In that glacial sample from the Himalayas, scientists have now identified more than 1,700 ancient viruses, though they note that these species do not infect humans. Their findings, tracing how the viruses react to shifts in temperature, were published in the journal Nature Geoscience last week.

“Our findings offer a novel perspective on how life, in the form of viruses, has responded to climatic changes over tens of thousands of years,” the researchers write in the Conversation.

The team reconstructed the genomes of viruses frozen in the Guliya Glacier. The microorganisms spanned nine distinct time intervals, including three cold-to-warm climate transitions. Of the 1,705 ancient viruses identified, about three-fourths are newly discovered species, according to a statement from the Ohio State University. The study obtained 50 times more viral information than has ever been collected from glaciers before.

“These kinds of data are just so foundational for asking any questions about what Earth looked like previously,” study co-author Matthew Sullivan, a microbiologist at Ohio State, tells Popular Science’s Lauren Leffer. “Collecting these 1,700 genomes now empowers scientists doing glacial work elsewhere to unlock the stories that are in these other ice freezers, so to speak.”

Ice core with a measuring tape.
A scientist measures an ice core from the Guliya Glacier. Vladimir Mikhalenko

The scientists discovered that the viral communities trapped in the ice were noticeably different depending on the climate conditions of the time period they hailed from. The most distinct viral community coincides with the transition from the cold Last Glacial Stage to the warmer Holocene period about 11,500 years ago.

This evidence suggests that major cold and warm climate periods did have an impact on viruses. The scientists hypothesize that temperature changes on the glacier itself, as well as the arrival of viruses from other regions on the backs of new wind patterns, shaped the local viral communities through selection pressures. Roughly one-quarter of the viruses identified showed similarities to known species from other parts of the world, suggesting they had traveled to Guliya from places such as the Middle East and Arctic.

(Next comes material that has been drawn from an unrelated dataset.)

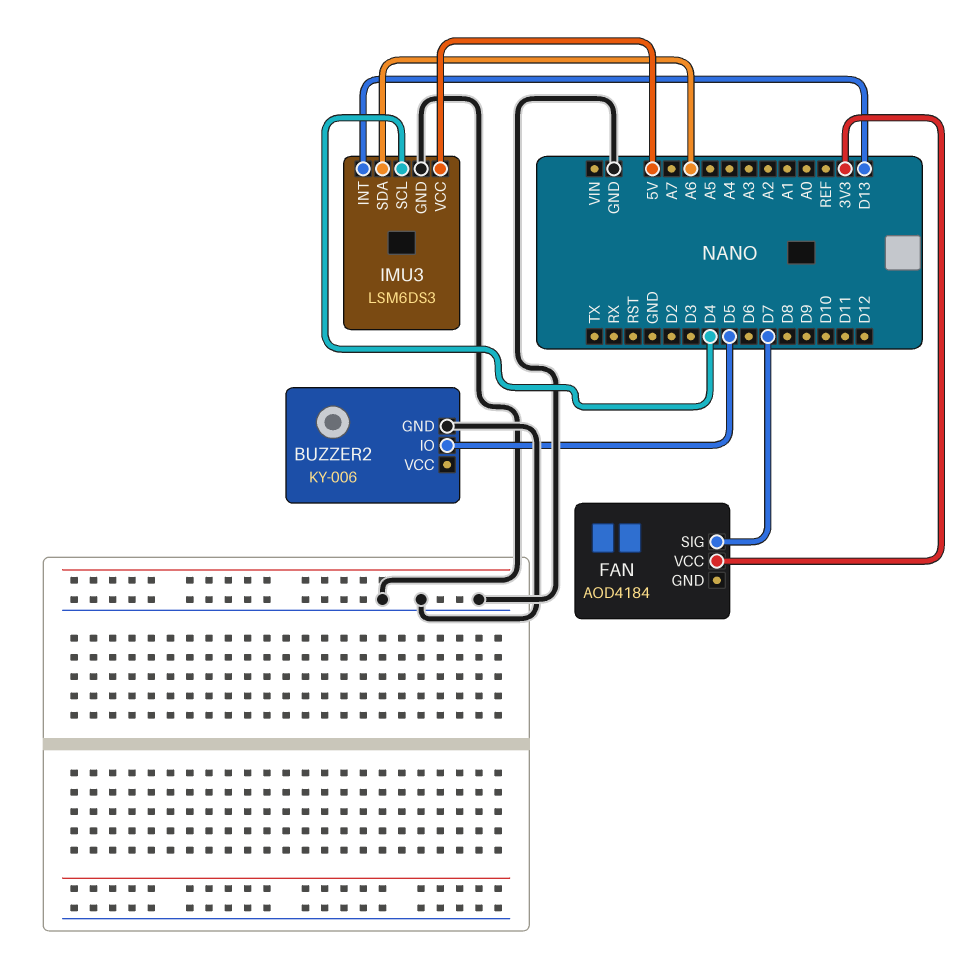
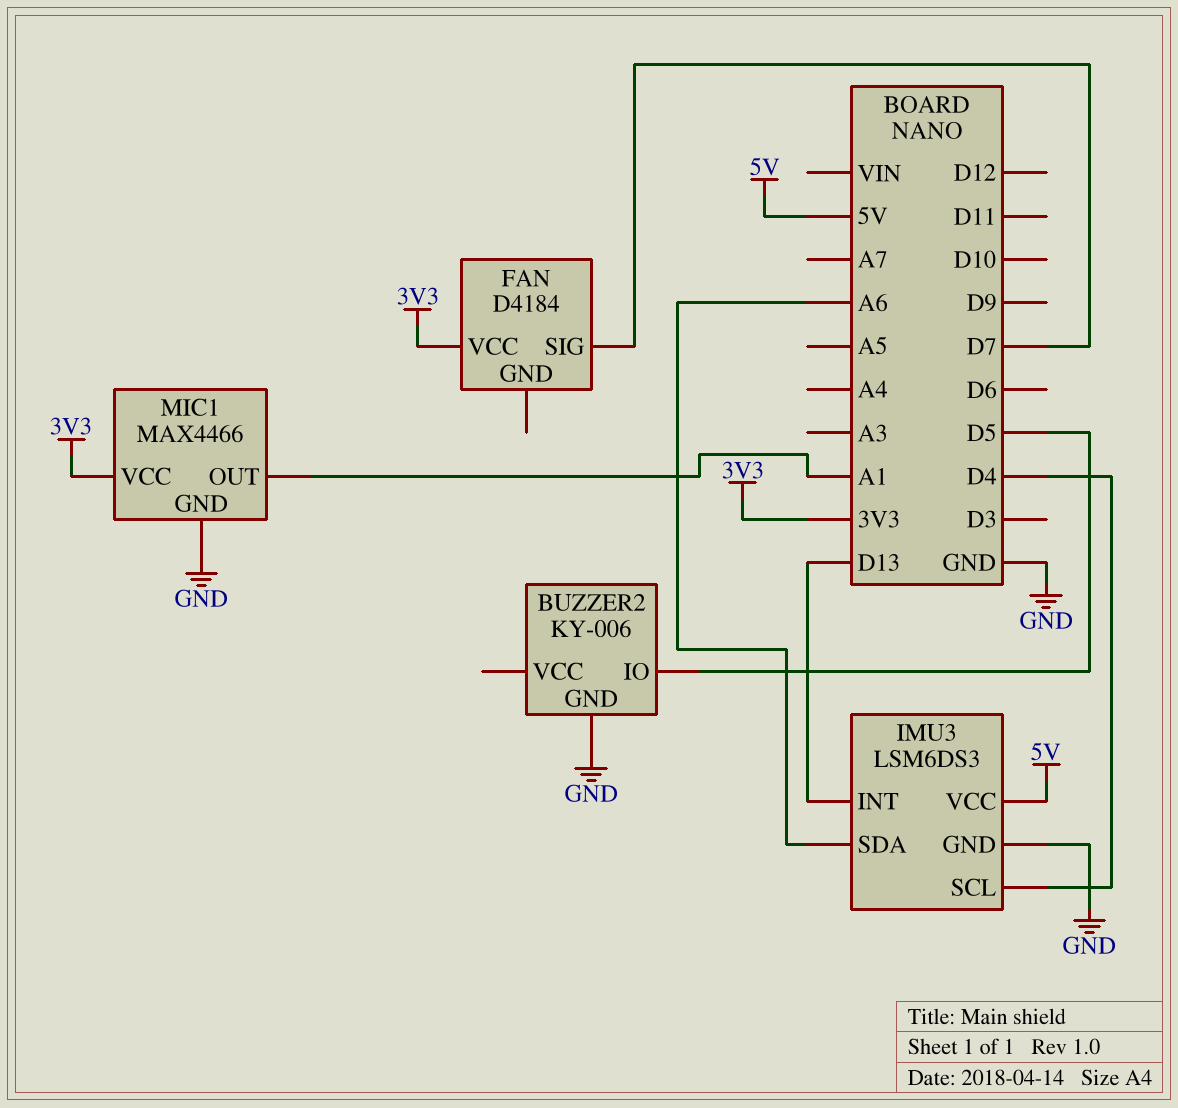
FAN: AOD4184 -> D4184
MIC1: none -> MAX4466
MIC1 pin GND: none -> GND
MIC1 pin OUT: none -> A1
MIC1 pin VCC: none -> 3V3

“Before this work, how viruses linked to large-scale changes in Earth’s climate had remained largely uninvestigated,” lead author Zhi-Ping Zhong, a microbiologist at Ohio State, says in the statement. “This at least indicates the potential connection between viruses and climate change.”

Understanding how viruses behaved in the face of changing temperatures thousands of years ago can inform how they might adapt to the current climate change, Zhong tells Jacinta Bowler of the Australian Broadcasting Corporation (ABC).

green dots under microscope, one marked as virus-like particle and two marked as cells
Virus-like particles from the glacier, with DNA stained by green dye, under a fluorescence microscope. Zhi-Ping Zhong, Sullivan Lab

Ancient viruses escaping melting permafrost have previously sparked fears of a potential human infection, reports Newsweek’s Jess Thomson. Before anyone panics, the researchers specified that these glacial viruses most likely infected other microbes—not animals or humans—so they don’t pose a risk to human health. But that doesn’t mean they didn’t have a profound impact on their ecosystem.

“As virus dynamics shift, they can modulate the ecology of the microbial community,” Erin Harvey, a virologist at the University of Sydney in Australia who was not involved in the study, tells the ABC. “If a virus evolves to infect and kill a certain bacterial species, that can push the abundance of that microbial species down. Or maybe the virus could evolve to help that microbial species, and then the population would expand.”

Researchers even found that viruses could influence their hosts’ “fitness” for the environment, and thus affect their ability to cope with harsh glacier conditions.

The scientists say more study needs to be done to draw any definitive conclusions—but they’re racing against time to collect more glacial cores before human-caused rising temperatures make that impossible.